Check this setup out, works great for us. Got the TV and VCR at Wal-Mart and bought the satellite box on sale at Radio Shack.

Vern


----------



## outbackgeorgia (Jan 28, 2004)

All,

I just lowered the shelf 1 inch on my 21RS. It was not that bad...I was then able to use a 13" TV/VCR combo. In retrospect, tapes are too big to carry much of a library, BUT most campgrounds have tapes for loan or rent. Really need both!

Dave
Outbackgeorgia


----------



## ssbondo (Mar 9, 2004)

I found the perfect TV. I bought a Sony Trinitron 13" at a Vanns electronic store. It fits perfectly in the opening of our 23RS. I put a Sony DVD in the cupboard above the sink next to the TV and drilled a hole between the TV cabinet and the cupboard for the cables.


----------



## NDJollyMon (Aug 22, 2003)

That's another reason I love the 25 RSS set up. I have a 20" TV that sits right on the shelf by the rear door. I carry a DVD player and a Dish Network Satelite system, and there's room for it all. Of course, I've got to drop it to the floor to roll in the rear slide to travel!


----------



## rmayhew (Mar 6, 2004)

Hey Vern, wouldn't you hit your head on that TV if sitting at the dinnette? I have a 25FB and like the looks of your setup, but doesn't it take away one of your seats at the table? Let hear from you. 
HAPPY CAMPING!


----------



## vern38 (Aug 18, 2003)

Not really, Kathy and I sit on the outside seats and let the grandkids sit on the inside seats. The main reason I mounted it low was I have multi vision glasses and it really puts a bad crick in the Ole neck real quick trying to look upward threw the bottom of my glasses.

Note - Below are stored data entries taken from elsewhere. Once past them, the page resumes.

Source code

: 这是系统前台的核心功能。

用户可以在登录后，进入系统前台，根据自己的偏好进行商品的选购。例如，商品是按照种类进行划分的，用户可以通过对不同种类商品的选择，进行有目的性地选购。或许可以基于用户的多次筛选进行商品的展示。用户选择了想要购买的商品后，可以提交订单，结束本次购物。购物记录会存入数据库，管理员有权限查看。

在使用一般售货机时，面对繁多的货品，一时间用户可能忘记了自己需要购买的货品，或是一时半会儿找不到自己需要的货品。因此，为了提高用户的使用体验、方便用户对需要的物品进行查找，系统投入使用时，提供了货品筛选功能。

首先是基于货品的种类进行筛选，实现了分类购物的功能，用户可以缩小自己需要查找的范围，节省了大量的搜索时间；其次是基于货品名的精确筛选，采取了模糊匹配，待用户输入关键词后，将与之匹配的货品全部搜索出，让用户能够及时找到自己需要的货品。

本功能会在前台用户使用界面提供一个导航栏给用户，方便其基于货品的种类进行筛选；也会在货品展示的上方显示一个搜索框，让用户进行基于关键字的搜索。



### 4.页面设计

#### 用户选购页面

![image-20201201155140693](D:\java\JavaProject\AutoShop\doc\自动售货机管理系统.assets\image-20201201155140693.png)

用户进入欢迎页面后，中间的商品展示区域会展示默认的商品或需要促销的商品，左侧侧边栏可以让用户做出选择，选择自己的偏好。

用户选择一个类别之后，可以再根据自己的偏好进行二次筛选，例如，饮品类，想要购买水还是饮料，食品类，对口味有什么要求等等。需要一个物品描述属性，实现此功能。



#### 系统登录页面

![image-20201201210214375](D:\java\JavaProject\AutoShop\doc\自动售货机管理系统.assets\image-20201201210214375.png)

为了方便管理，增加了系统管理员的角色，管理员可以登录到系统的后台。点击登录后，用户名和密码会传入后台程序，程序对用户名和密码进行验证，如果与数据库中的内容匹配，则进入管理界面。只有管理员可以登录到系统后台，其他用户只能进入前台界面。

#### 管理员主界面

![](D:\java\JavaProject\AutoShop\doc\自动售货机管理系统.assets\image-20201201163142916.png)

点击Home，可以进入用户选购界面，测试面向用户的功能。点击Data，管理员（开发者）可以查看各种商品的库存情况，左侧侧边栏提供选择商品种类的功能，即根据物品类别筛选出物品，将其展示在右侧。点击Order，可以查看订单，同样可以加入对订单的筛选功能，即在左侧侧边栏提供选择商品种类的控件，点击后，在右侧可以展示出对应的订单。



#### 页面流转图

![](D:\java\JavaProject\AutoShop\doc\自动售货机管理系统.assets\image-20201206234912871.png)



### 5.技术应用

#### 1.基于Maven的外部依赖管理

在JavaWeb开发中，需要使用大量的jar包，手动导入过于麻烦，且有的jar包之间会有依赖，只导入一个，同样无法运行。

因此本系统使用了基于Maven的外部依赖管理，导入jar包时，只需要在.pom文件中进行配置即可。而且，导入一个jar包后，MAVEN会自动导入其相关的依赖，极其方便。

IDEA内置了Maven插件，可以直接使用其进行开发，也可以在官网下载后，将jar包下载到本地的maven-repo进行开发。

Also we like not having to play musical TV's at setup and breakdown time, all I have to do is put a towel over the face of the TV turn into wall and hook up my bungee cord in the back to roll.









Vern


----------



## Ymryl (Mar 2, 2004)

I replied to a similar post in another thread, I also have a 21RS and went searching for a tv. All of the 13" tv's I found were mono (vs. stereo) and were for the most part unimpressive to me (that's what I get for going from a 65" high definition tv at home I guess...). I ended up buying a 14" Toshiba flat screen (stereo - much better sound) from Best Buy. I also bought a cheap dvd player which I put in the cabinet next to the tv (drilled a 1" dia. hole in the back of the cabinet to pass the cables through). Here's a picture of the tv in the camper (last weekend)....










The only down side is that the handle for the antenna is much too close to the cabinet, I have to tilt the tv in order to crank it up or down...


----------



## Castle Rock Outbackers (Jan 18, 2004)

YM,

I did not know that 14" TVs were available until I found a nice Samsung unit at Circuit City:

http://www.circuitcity.com/detail.jsp?c=1&...0&oid=71533&m=0

It is twice the price of a 13" (this 14" is $140), but it has a flat screen, a bigger screen, better speakers, and upgraded features as compared to the $60 unit at Wal-Mart. And you know the commercial where the guy gets the biggest TV he can to fit in the space available? That's me.

Bummer about the antenna crank location in your unit! In our 2004 26 RS, the antenna crank is in the bunkroom.

Randy


----------